Sunday, August 28, 2011
Sourdough Bread Recipe
In order to make homemade sourdough bread, you have to begin with a starter. There's a really cool tradition of sourdough starters that goes back to the Gold Rush in the early 19th century. Due to the fact that many miners considered their bread starters as precious as the gold they panned for (fresh yeast bread was hard to come by in the western frontier), some even carried their starters in a small container hung around their neck. The putrid mingling of the bread batters with—let's not kid ourselves—outrageous body odor led to them earning the nickname, "Sourdoughs."
Anyway, enough with the history lesson.
Making a starter is simple, but it's a little involved. After all, the active yeast is a living thing.
In a medium-sized tupperware, combine about a cup of flour with about 3/4 cup water. Add a tablespoon of honey (this is to help feed the starter; some folks use sugar, some even use pineapple juice). Stir with a wooden spoon until it resembles a thick pancake batter. Then, cover it! This is important—when the starter begins to ferment, it will attract fruit flies unless it has a lid on it.
Repeat the same action the next day, and again the next day. Eventually, the starter should get kind of bubbly and frothy, and smell kind of...well, sour. This is how you know it's working.
Once your starter is good and bubbly, you can start making bread. Literally all you need is pretty much flour and water and starter:
—3 cups bread flour (I use King Arthur Flour, since it's a small business with a social and environmental conscience)
—2 cups water
—3/4 cup of starter
—1 teaspoon salt (optional)
—1 tablespoon butter (optional)
Combine the flour, water, and starter and mix until it makes a wet dough. You may need to add more flour to keep the consistency of bread dough. However, with sourdough bread you want to make sure the dough is a little bit wetter than regular bread dough. Fold in the butter and salt, and knead for about 5 minutes.

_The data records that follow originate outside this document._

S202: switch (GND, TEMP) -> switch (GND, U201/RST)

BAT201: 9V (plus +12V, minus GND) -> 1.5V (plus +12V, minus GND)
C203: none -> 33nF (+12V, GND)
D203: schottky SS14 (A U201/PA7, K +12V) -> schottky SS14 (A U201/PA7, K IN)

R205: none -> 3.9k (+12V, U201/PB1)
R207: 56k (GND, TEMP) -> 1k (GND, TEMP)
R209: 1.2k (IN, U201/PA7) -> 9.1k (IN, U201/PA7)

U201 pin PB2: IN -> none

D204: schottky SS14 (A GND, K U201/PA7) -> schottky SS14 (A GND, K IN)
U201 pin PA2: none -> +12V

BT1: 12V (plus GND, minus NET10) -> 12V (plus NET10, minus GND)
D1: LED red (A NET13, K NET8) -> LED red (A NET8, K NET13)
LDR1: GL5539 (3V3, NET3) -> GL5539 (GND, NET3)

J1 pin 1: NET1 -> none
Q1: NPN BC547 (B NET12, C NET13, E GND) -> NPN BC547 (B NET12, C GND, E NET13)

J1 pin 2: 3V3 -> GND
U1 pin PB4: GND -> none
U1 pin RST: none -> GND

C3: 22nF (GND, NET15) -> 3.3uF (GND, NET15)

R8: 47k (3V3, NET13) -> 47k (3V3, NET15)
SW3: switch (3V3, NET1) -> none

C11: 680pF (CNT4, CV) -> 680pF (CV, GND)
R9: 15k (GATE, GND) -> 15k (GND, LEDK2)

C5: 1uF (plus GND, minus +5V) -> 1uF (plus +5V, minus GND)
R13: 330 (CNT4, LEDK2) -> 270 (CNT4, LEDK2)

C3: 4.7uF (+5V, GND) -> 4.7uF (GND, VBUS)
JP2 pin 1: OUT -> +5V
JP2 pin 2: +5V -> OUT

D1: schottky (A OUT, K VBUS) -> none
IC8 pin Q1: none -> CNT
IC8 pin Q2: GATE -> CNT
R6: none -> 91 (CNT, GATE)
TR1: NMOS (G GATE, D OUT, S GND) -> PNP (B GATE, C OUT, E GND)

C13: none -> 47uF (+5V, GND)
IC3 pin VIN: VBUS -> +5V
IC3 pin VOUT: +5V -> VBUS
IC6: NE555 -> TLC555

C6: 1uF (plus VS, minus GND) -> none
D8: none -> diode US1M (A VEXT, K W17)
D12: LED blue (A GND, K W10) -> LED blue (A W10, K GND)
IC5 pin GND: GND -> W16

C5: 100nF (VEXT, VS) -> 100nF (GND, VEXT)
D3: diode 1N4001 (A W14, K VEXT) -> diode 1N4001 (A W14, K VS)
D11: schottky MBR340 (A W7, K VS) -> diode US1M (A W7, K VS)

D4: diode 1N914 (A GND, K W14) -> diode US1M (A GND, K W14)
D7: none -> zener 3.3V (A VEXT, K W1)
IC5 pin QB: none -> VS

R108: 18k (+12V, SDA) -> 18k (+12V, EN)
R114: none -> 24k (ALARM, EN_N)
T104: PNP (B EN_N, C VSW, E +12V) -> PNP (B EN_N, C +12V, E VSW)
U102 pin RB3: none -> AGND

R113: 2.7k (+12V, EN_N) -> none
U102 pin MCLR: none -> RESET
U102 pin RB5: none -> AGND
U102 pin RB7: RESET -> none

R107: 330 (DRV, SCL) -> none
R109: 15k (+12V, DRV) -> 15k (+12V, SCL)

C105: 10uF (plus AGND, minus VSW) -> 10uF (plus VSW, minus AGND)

Pat the dough into a ball, and then place in a well-greased bowl. Cover the dough with plastic wrap, and then cover the bowl with a towel.
Here's where things vary:
If you're in a hurry for bread, you might try placing the bowl in the oven with your oven light turned on. This will help it rise faster. Then again, if you're in a hurry for bread, why are you making sourdough?
Otherwise, just leave the dough on the counter, covered in the towel. Keep an eye on it until it is doubled—the rising could take anywhere from a few hours to just over a day. When the dough is doubled in size, carefully scoop it out of the bowl and fold the ends in, overlapping them into a round loaf.
For baking, you will need some sort of covered pan. I have seen covered stoneware bakers, but I just use a small chicken roaster that we've owned for as long as I can remember. If you're in a pinch, you can also use two deep-dish pie pans—simply use one as the pan and one upside-down on top of it for a lid. The reason for this is that it helps trap the moisture from the dough inside the pan, creating a thick, shiny, golden-brown crust that you see on most sourdoughs and baguettes.
Before you put your dough in the oven, take a small kitchen knife and make three or four cuts in the top of the loaf, then three or four more cuts to make 90 degree angles. This helps the dough to expand easily while baking.
Set your oven to 500 degrees (no preheating necessary), and place your loaf in the oven immediately. Bake for 30 minutes, then remove the lid and bake for 10 minutes, or until the loaf is golden brown.
What's better to go with homemade sourdough bread than homemade butter? Even though almost everyone has made butter this way (maybe when you were a kid), I'll post it anyway.
All you need is some heavy whipping cream and some salt. Pour about 2/3 of a cup of the whipping cream in a glass jar along with about a teaspoon of salt (or more, depending on taste). Screw the lid on and shake pretty thoroughly for about 10 or 15 minutes, or until you can feel/hear that all the liquid in the jar has solidified. Unscrew the lid, and you should have a jar full of creamy, tasty white butter to go with your sourdough.
I enjoy the spirituality of making bread. There is a deep, soulful connection that comes with producing your own food and investing the time and energy it takes to provide your own sustenance. Besides: someday, in the post-apocalyptic not-so-distant future, you're going to need skills like breadmaking and canning! (kidding)
Best of all, though, with a bread recipe that literally only has three ingredients, you can feel good about making conscientious, simple food! Enjoy!